TASK TO CARRY OUT:
Each entry below should be echoed exactly, with pictures omitted.

RECORDED DATA:
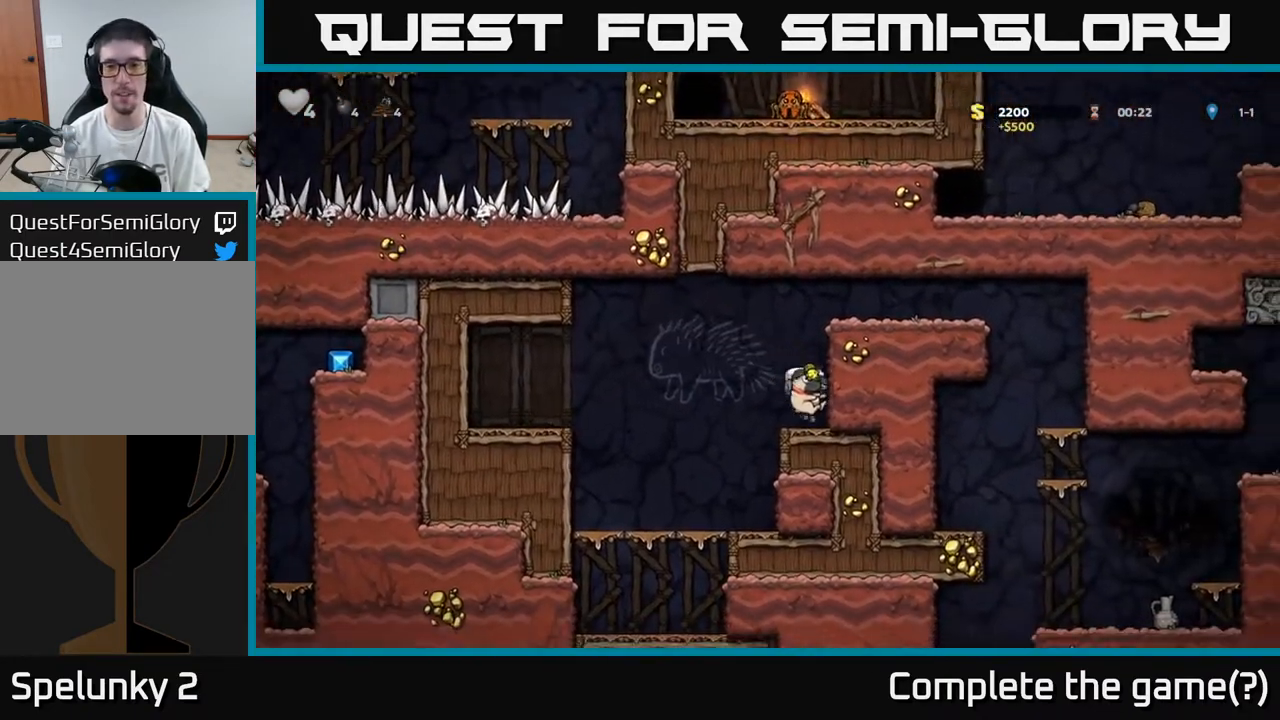
{"buttons": ["A", "DPAD_RIGHT"], "left_stick": "center", "right_stick": "center", "events": [[83, "A", "down"], [283, "A", "up"], [433, "A", "down"]]}
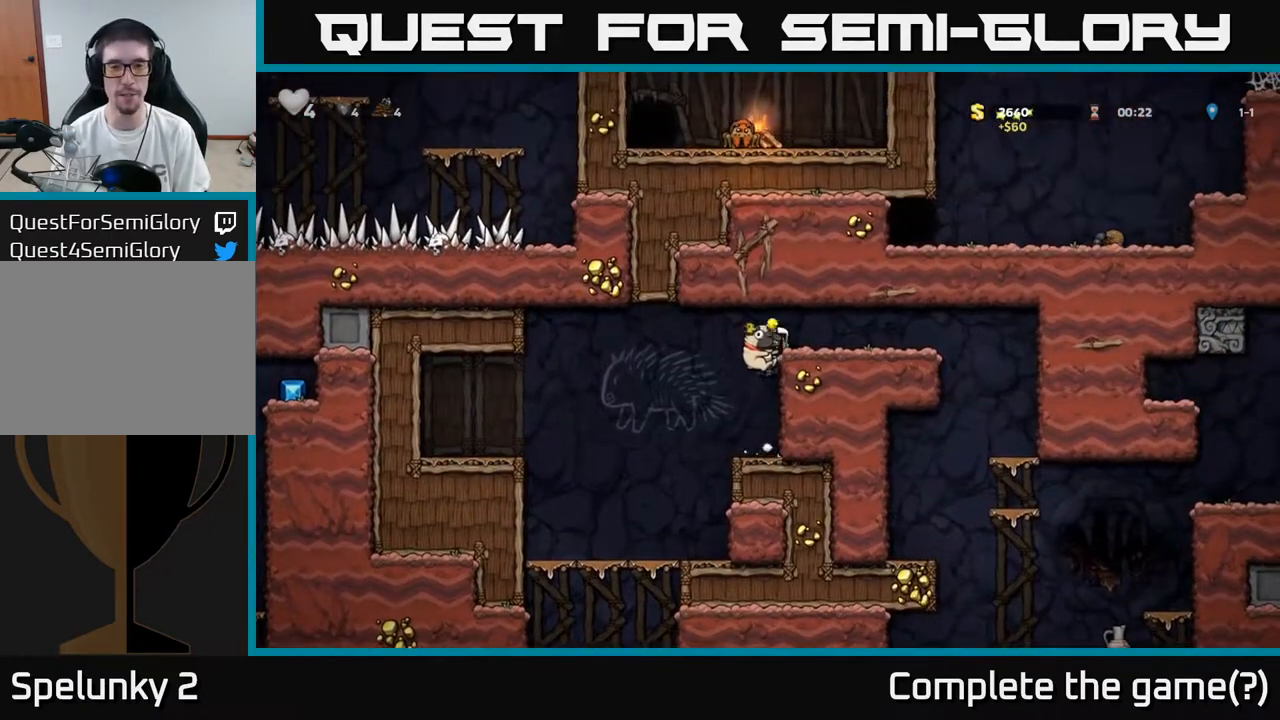
{"buttons": ["DPAD_RIGHT"], "left_stick": "center", "right_stick": "center", "events": [[67, "A", "up"]]}
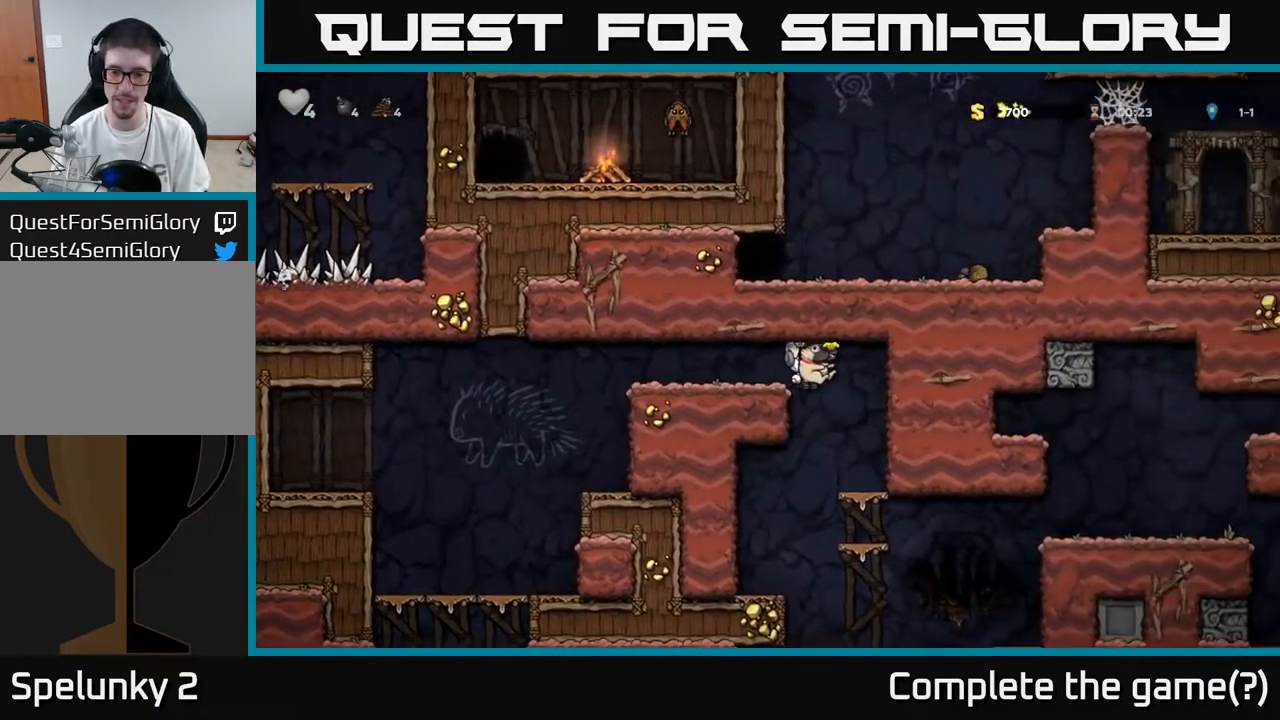
{"buttons": ["A", "DPAD_DOWN"], "left_stick": "center", "right_stick": "center", "events": [[67, "DPAD_RIGHT", "up"], [267, "DPAD_DOWN", "down"], [433, "A", "down"]]}
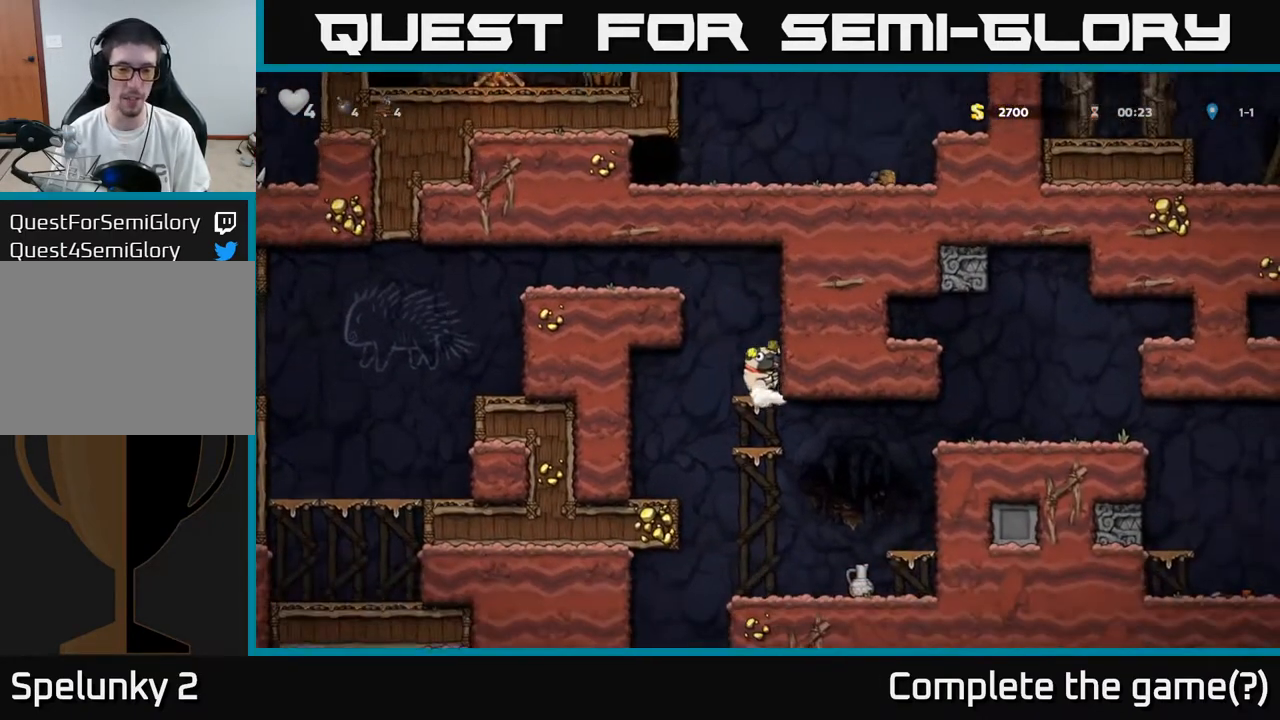
{"buttons": ["DPAD_DOWN"], "left_stick": "center", "right_stick": "center", "events": [[50, "A", "up"], [250, "A", "down"], [383, "A", "up"]]}
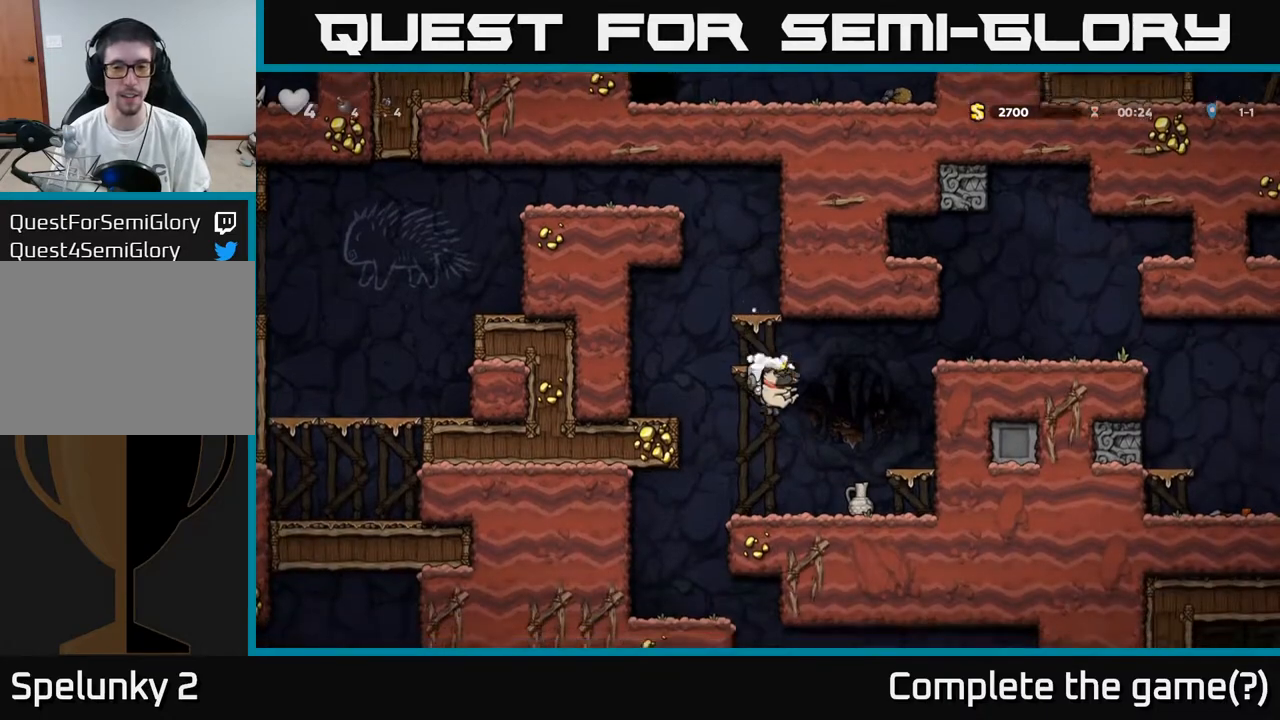
{"buttons": ["DPAD_DOWN"], "left_stick": "center", "right_stick": "center", "events": [[250, "A", "down"], [333, "A", "up"], [417, "X", "down"], [500, "X", "up"]]}
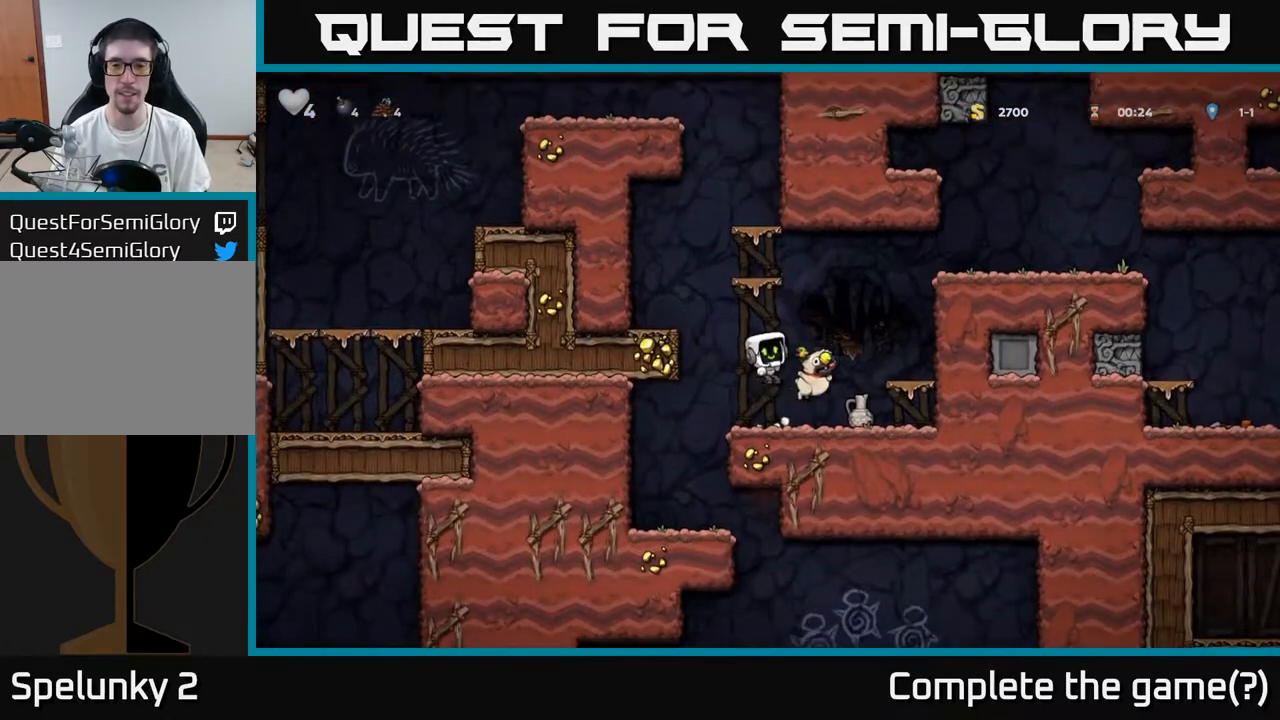
{"buttons": ["DPAD_RIGHT"], "left_stick": "center", "right_stick": "center", "events": [[100, "DPAD_DOWN", "up"], [267, "DPAD_RIGHT", "down"]]}
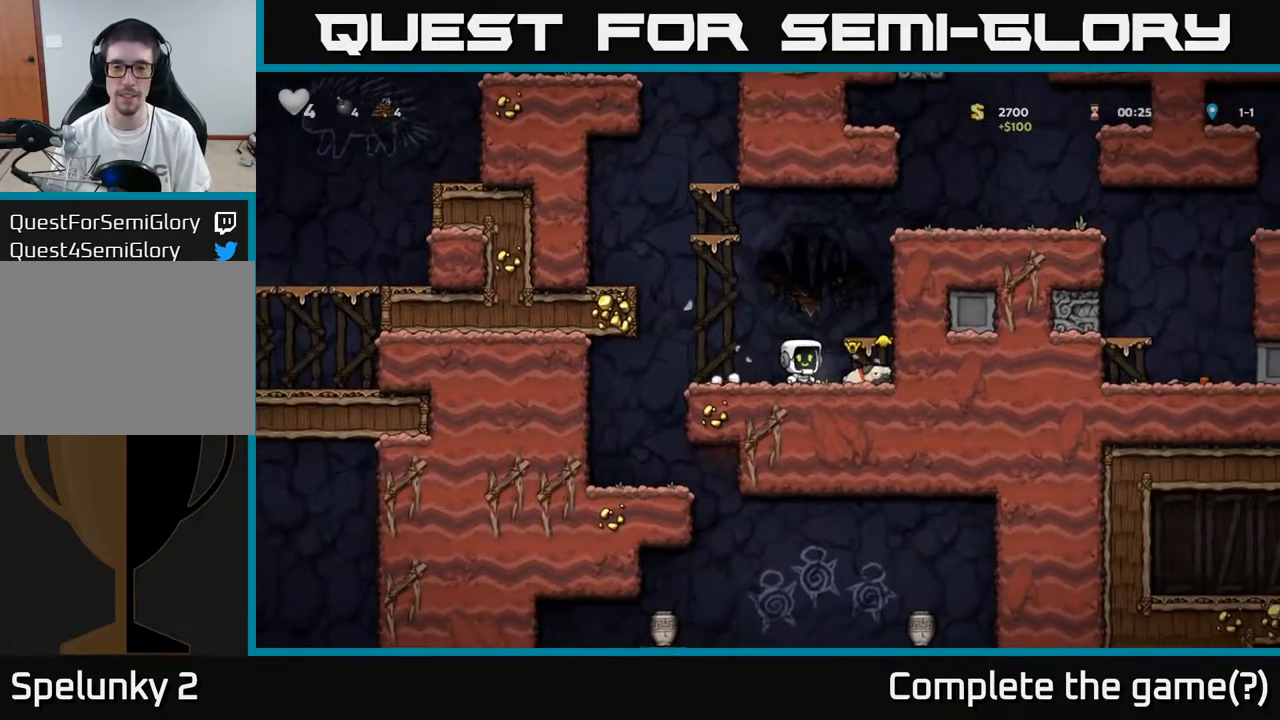
{"buttons": ["A", "DPAD_LEFT"], "left_stick": "center", "right_stick": "center", "events": [[117, "DPAD_DOWN", "down"], [133, "DPAD_RIGHT", "up"], [183, "X", "down"], [233, "DPAD_DOWN", "up"], [250, "DPAD_LEFT", "down"], [283, "X", "up"], [417, "A", "down"]]}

OUTPUT FOR THIS TASK:
{"buttons": ["A", "DPAD_RIGHT"], "left_stick": "center", "right_stick": "center", "events": [[83, "A", "down"], [283, "A", "up"], [433, "A", "down"]]}
{"buttons": ["DPAD_RIGHT"], "left_stick": "center", "right_stick": "center", "events": [[67, "A", "up"]]}
{"buttons": ["A", "DPAD_DOWN"], "left_stick": "center", "right_stick": "center", "events": [[67, "DPAD_RIGHT", "up"], [267, "DPAD_DOWN", "down"], [433, "A", "down"]]}
{"buttons": ["DPAD_DOWN"], "left_stick": "center", "right_stick": "center", "events": [[50, "A", "up"], [250, "A", "down"], [383, "A", "up"]]}
{"buttons": ["DPAD_DOWN"], "left_stick": "center", "right_stick": "center", "events": [[250, "A", "down"], [333, "A", "up"], [417, "X", "down"], [500, "X", "up"]]}
{"buttons": ["DPAD_RIGHT"], "left_stick": "center", "right_stick": "center", "events": [[100, "DPAD_DOWN", "up"], [267, "DPAD_RIGHT", "down"]]}
{"buttons": ["A", "DPAD_LEFT"], "left_stick": "center", "right_stick": "center", "events": [[117, "DPAD_DOWN", "down"], [133, "DPAD_RIGHT", "up"], [183, "X", "down"], [233, "DPAD_DOWN", "up"], [250, "DPAD_LEFT", "down"], [283, "X", "up"], [417, "A", "down"]]}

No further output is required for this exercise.